A Central Globo de Comunicação informa, por e-mail, que “nunca fez qualquer acusação contra a atriz ou contra quem quer que seja. Lucy Mafra é contratada por obra certa, tem contrato até o fim da novela e o contrato será cumprido. O personagem saiu da trama por razões dramatúrgicas, já que no final da novela personagens de apoio perdem força. A atriz, contudo, continua no elenco, recebendo até o fim do contrato.”

No entanto, Lucy tinha falas previstas nos capítulos 187, 188 e 190, que já foram ao ar, e não foi chamada para gravar. O roteiro com as falas da personagem Claudete nestes capítulos faz parte das provas que Guerra pretende apresentar à Justiça.

Guerra não é um advogado barato. Depois de uma negociação, chegaram no valor mínimo pelo qual ele estaria disposto a defendê-la: R$ 10 mil. Lucy não tinha esse dinheiro. O próprio advogado deu a solução. Depois de uma entrevista coletiva no início da semana passada, no escritório do advogado, Lucy se calou e só voltou a falar no “Programa do Ratinho”, no SBT, na quinta-feira. Pela participação, recebeu um cachê de R$ 10 mil. Entregou tudo ao advogado.

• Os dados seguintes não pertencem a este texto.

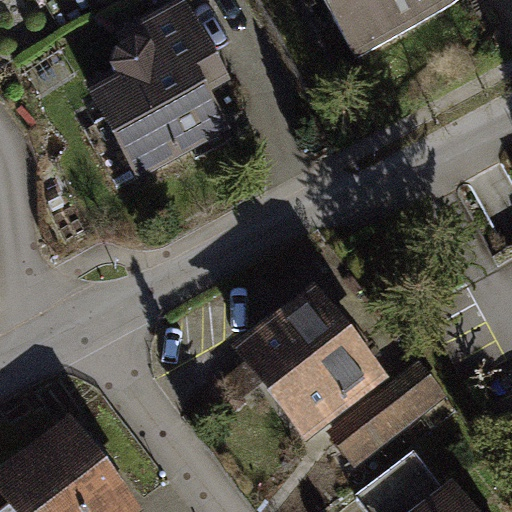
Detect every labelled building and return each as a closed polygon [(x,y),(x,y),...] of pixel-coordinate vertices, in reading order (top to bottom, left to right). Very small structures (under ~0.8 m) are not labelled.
[(321,0),(356,65),(470,1),(469,0),(321,0)] [(101,100),(95,102),(140,181),(220,136),(208,104),(226,93),(198,37),(188,40),(172,18),(141,30),(146,39),(149,45),(136,41),(118,49),(110,67),(118,85),(101,100)] [(231,354),(298,442),(380,380),(312,292),(231,354)] [(332,443),(351,467),(441,394),(422,370),(332,443)] [(0,471),(0,500),(9,511),(141,511),(69,420),(0,471)] [(415,511),(443,491),(416,454),(356,498),(366,511),(415,511)] [(423,511),(472,511),(453,488),(423,511)]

Gostou da experiência. “O Ratinho foi um gentleman. Me respeitou no programa dele. Não teve baixaria”, afirma. Ela aproveitou para pedir, no ar, emprego no SBT. Não é que deu certo? Foi chamada para ficar mais um dia em São Paulo e negociar a mudança. Como seu contrato com a Globo termina no dia 15 de novembro e “não deve haver interesse em renovação”, está propensa a aceitar a proposta da emissora paulista. “Eles me querem. Fiquei famosa”, ironiza.

A atriz nunca se importou de fazer papéis pequenos. “Dava pra tirar um salário decente e me permitia fazer o que mais gosto, que é trabalhar em teatro”, diz. Ela está há 20 anos no Tá Na Rua. E o chefe da trupe, Amir Haddad, afirma categórico: “Aqui, nesse tempo todo, ela nunca roubou nada.” Amir conheceu Lucy na época em que ela apareceu no “Pasquim” e recorda: “Era uma cover-girl muito bonita e pintava o cabelo. Eu disse a ela: ‘Vem trabalhar comigo que eu quero conhecer a cor do seu cabelo.’ Ela veio e, um tempo depois, me disse: ‘O meu cabelo é esse.’ Lucy é uma pessoa muito interessante.”

Haddad fica apavorado com o que a antiga colaboradora está passando: “O que me assusta é esse linchamento sistemático que a imprensa faz, com base na liberdade de imprensa. Está sempre demolindo. Hoje, tem um linchamento por dia. É uma Imprensa adjetiva e dramática, não é reflexiva. Este modo de tratar as coisas. emocionando e não informando, é a mãe de todas as formas de fascismo.”

Lucy prefere pensar que pode estar desconstruindo tudo para iniciar um novo tempo. “Sou muito apegada a Nossa Senhora Aparecida. Agora que estou fazendo 50 anos, enchi o saco da santa para ela me ajudar no fim do meu contrato com a Globo. Ela deve ter dito: ‘Tá, eu vou ajudar, mas você não está esperando que vá acontecer um milagre.’ Quem sabe, tudo isso não é trabalho de Nossa Senhora e, no fim, vai ficar tudo pra melhor”, diz, sorrindo.

E, logo depois, entristece o semblante e afirma: “Ainda não estou bem”.